The Challenge
A mid-sized Geneva law firm received about one hundred postal documents and over 200 emails daily. The sorting, classification, and assignment process to the correct client files required two legal assistants for several hours each day. Classification errors led to time losses searching for crucial documents, and important deadlines risked being missed. Urgent emails could remain unprocessed for hours if they arrived during busy periods.
Management wanted to modernize this process without compromising client file confidentiality or depending on public cloud solutions where data transits. The firm handled sensitive matters for family offices and international companies, making data sovereignty absolutely critical.
The Deployed Solution
We designed an intelligent automation solution combining several Microsoft technologies hosted in their own Azure environment based in Switzerland. The system relies on Azure Document Intelligence to extract text and structure from scanned or PDF documents, Azure OpenAI Service with a GPT-4 model deployed in private mode to analyze content and determine the nature of documents and emails, and Azure AI Search to index everything and enable instant semantic search.
The flow begins with scanning physical documents, which are automatically deposited into a secure SharePoint folder. In parallel, a Power Automate flow monitors the firm's shared email inbox. For each new document or email, the system triggers and extracts content. Document Intelligence processes scanned files and PDFs to extract full text and identify structural elements like headers, tables, and signatures. For emails, the body content and attachments are analyzed.

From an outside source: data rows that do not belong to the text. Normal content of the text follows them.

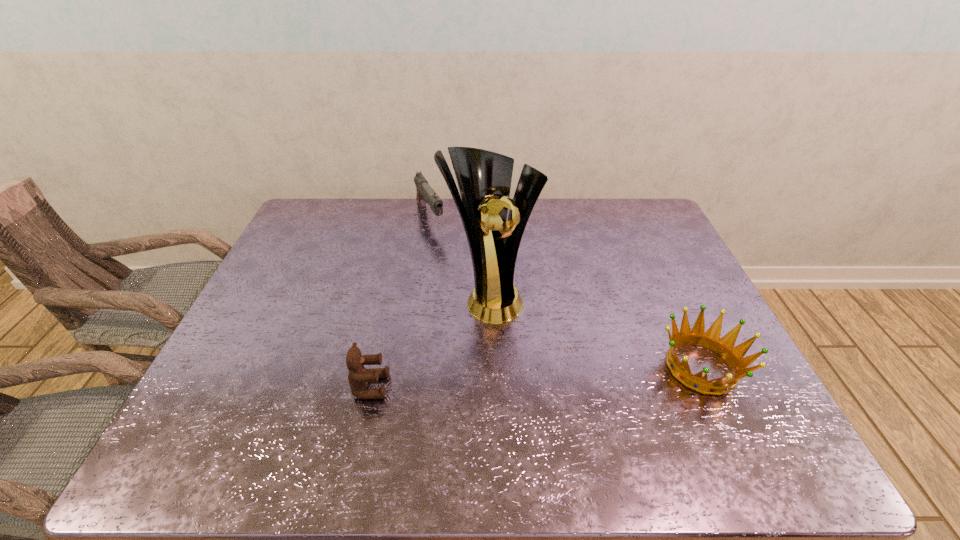
The width and height of the screenshot is (960, 540). I want to click on teddy bear, so click(358, 376).

Locate an element on the screen. Image resolution: width=960 pixels, height=540 pixels. the shortest object is located at coordinates (711, 339).

Where is `crown`? This screenshot has height=540, width=960. crown is located at coordinates (711, 339).

Find the location of `the farthest object`. the farthest object is located at coordinates (425, 194).

Identify the location of the second farthest object. The image size is (960, 540). (484, 177).

Locate an element on the screen. The width and height of the screenshot is (960, 540). the tallest object is located at coordinates (484, 177).

Locate an element on the screen. free location located 0.070m on the face of the teddy bear is located at coordinates (418, 386).

Locate an element on the screen. The image size is (960, 540). free spot located 0.050m on the left of the rightmost object is located at coordinates (636, 367).

This screenshot has height=540, width=960. I want to click on blank space located 0.060m in the direction the farthest object is aimed, so click(x=441, y=245).

You are a GUI agent. You are given a task and a screenshot of the screen. Output one action in this format:
    pyautogui.click(x=<x>, y=<y>)
    Task: Click on the free space located in the direction the farthest object is aimed
    The width and height of the screenshot is (960, 540).
    Given the screenshot: What is the action you would take?
    pyautogui.click(x=476, y=299)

The extracted text is then sent to the GPT-4 model with specific instructions to classify according to a taxonomy defined with the firm: client correspondence, court summons, supplier invoice, contract, opposing correspondence, legal document, quote request, urgent matter, and others. The model also identifies key entities such as client names, file numbers, important dates, amounts, and urgency level.
For emails, the system also determines client sentiment and generates a one-sentence summary. All these metadata are indexed in Azure AI Search with the full content. Based on classification, the document or email is automatically routed to the appropriate SharePoint folder and concerned lawyers receive a Teams notification with a summary and urgency indication. Very urgent emails generate an immediate alert.
Measured Benefits
After three months of deployment, results exceeded expectations. Processing time for incoming mail and emails dropped from six hours per day to less than one hour, an 83% reduction. Assistants now focus on ambiguous cases flagged by the system rather than mechanical sorting. Classification accuracy reaches 92% for physical documents and 89% for emails, far superior to the previous estimated human error rate of 10%.
Lawyers can instantly search across all documents and emails by semantic content, for example finding all communications mentioning a non-compete clause even if exact terms vary. Average first response time to client emails decreased by 65%, from an average of 4 hours to 1.4 hours.
The firm also noted improved compliance, as all documents and emails are timestamped and tracked, facilitating audits. Finally, lawyer satisfaction greatly increased, as they appreciate receiving contextualized notifications with urgency indicators rather than having to manually search through folders and the email inbox.
Technical and Security Aspects
The technical architecture ensures total confidentiality. All Azure services used are deployed in the Switzerland North region, data never leaves Swiss territory. The GPT-4 model is deployed in private mode with Microsoft contractual guarantees that data is not used to train other models. Access is controlled by Azure AD with mandatory multi-factor authentication, and all actions are logged for audit.
The total monthly cost of the solution, including Azure licenses and houle support, represents about 25% of the saved salary cost, offering very rapid return on investment.
Conclusion
This automation demonstrates that it's possible to apply artificial intelligence to sensitive business processes including physical documents and electronic communications while maintaining total data control. The law firm has not only gained efficiency but also improved client service quality through shorter response times.